#### Material to process
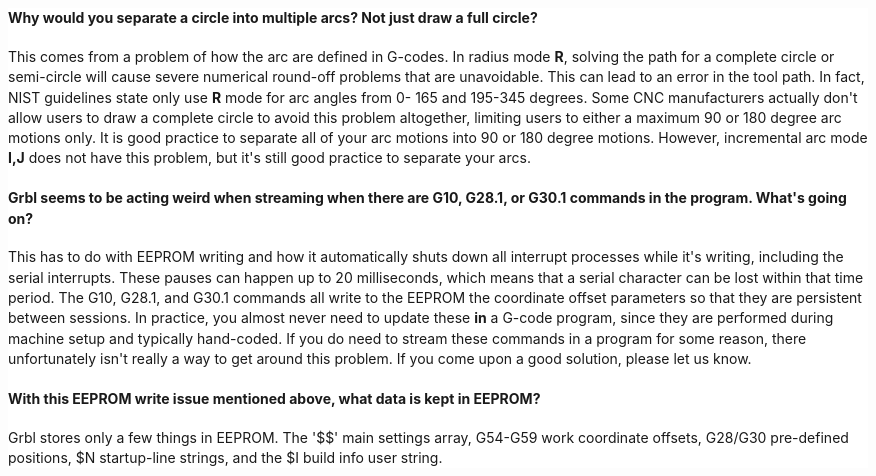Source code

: #### Why would you separate a circle into multiple arcs? Not just draw a full circle?
This comes from a problem of how the arc are defined in G-codes. In radius mode **R**, solving the path for a complete circle or semi-circle will cause severe numerical round-off problems that are unavoidable. This can lead to an error in the tool path. In fact, NIST guidelines state only use **R** mode for arc angles from 0- 165 and 195-345 degrees. Some CNC manufacturers actually don't allow users to draw a complete circle to avoid this problem altogether, limiting users to either a maximum 90 or 180 degree arc motions only. It is good practice to separate all of your arc motions into 90 or 180 degree motions. However, incremental arc mode **I,J** does not have this problem, but it's still good practice to separate your arcs.

#### Grbl seems to be acting weird when streaming when there are G10, G28.1, or G30.1 commands in the program. What's going on?
This has to do with EEPROM writing and how it automatically shuts down all interrupt processes while it's writing, including the serial interrupts. These pauses can happen up to 20 milliseconds, which means that a serial character can be lost within that time period. The G10, G28.1, and G30.1 commands all write to the EEPROM the coordinate offset parameters so that they are persistent between sessions. In practice, you almost never need to update these **in** a G-code program, since they are performed during machine setup and typically hand-coded. If you do need to stream these commands in a program for some reason, there unfortunately isn't really a way to get around this problem. If you come upon a good solution, please let us know.

#### With this EEPROM write issue mentioned above, what data is kept in EEPROM? 
Grbl stores only a few things in EEPROM. The '$$' main settings array, G54-G59 work coordinate offsets, G28/G30 pre-defined positions, $N startup-line strings, and the $I build info user string.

#### Work request
Copy the material above word for word, leaving out the picture.

#### Task solution
Source code

: #### Why would you separate a circle into multiple arcs? Not just draw a full circle?
This comes from a problem of how the arc are defined in G-codes. In radius mode **R**, solving the path for a complete circle or semi-circle will cause severe numerical round-off problems that are unavoidable. This can lead to an error in the tool path. In fact, NIST guidelines state only use **R** mode for arc angles from 0- 165 and 195-345 degrees. Some CNC manufacturers actually don't allow users to draw a complete circle to avoid this problem altogether, limiting users to either a maximum 90 or 180 degree arc motions only. It is good practice to separate all of your arc motions into 90 or 180 degree motions. However, incremental arc mode **I,J** does not have this problem, but it's still good practice to separate your arcs.

#### Grbl seems to be acting weird when streaming when there are G10, G28.1, or G30.1 commands in the program. What's going on?
This has to do with EEPROM writing and how it automatically shuts down all interrupt processes while it's writing, including the serial interrupts. These pauses can happen up to 20 milliseconds, which means that a serial character can be lost within that time period. The G10, G28.1, and G30.1 commands all write to the EEPROM the coordinate offset parameters so that they are persistent between sessions. In practice, you almost never need to update these **in** a G-code program, since they are performed during machine setup and typically hand-coded. If you do need to stream these commands in a program for some reason, there unfortunately isn't really a way to get around this problem. If you come upon a good solution, please let us know.

#### With this EEPROM write issue mentioned above, what data is kept in EEPROM? 
Grbl stores only a few things in EEPROM. The '$$' main settings array, G54-G59 work coordinate offsets, G28/G30 pre-defined positions, $N startup-line strings, and the $I build info user string.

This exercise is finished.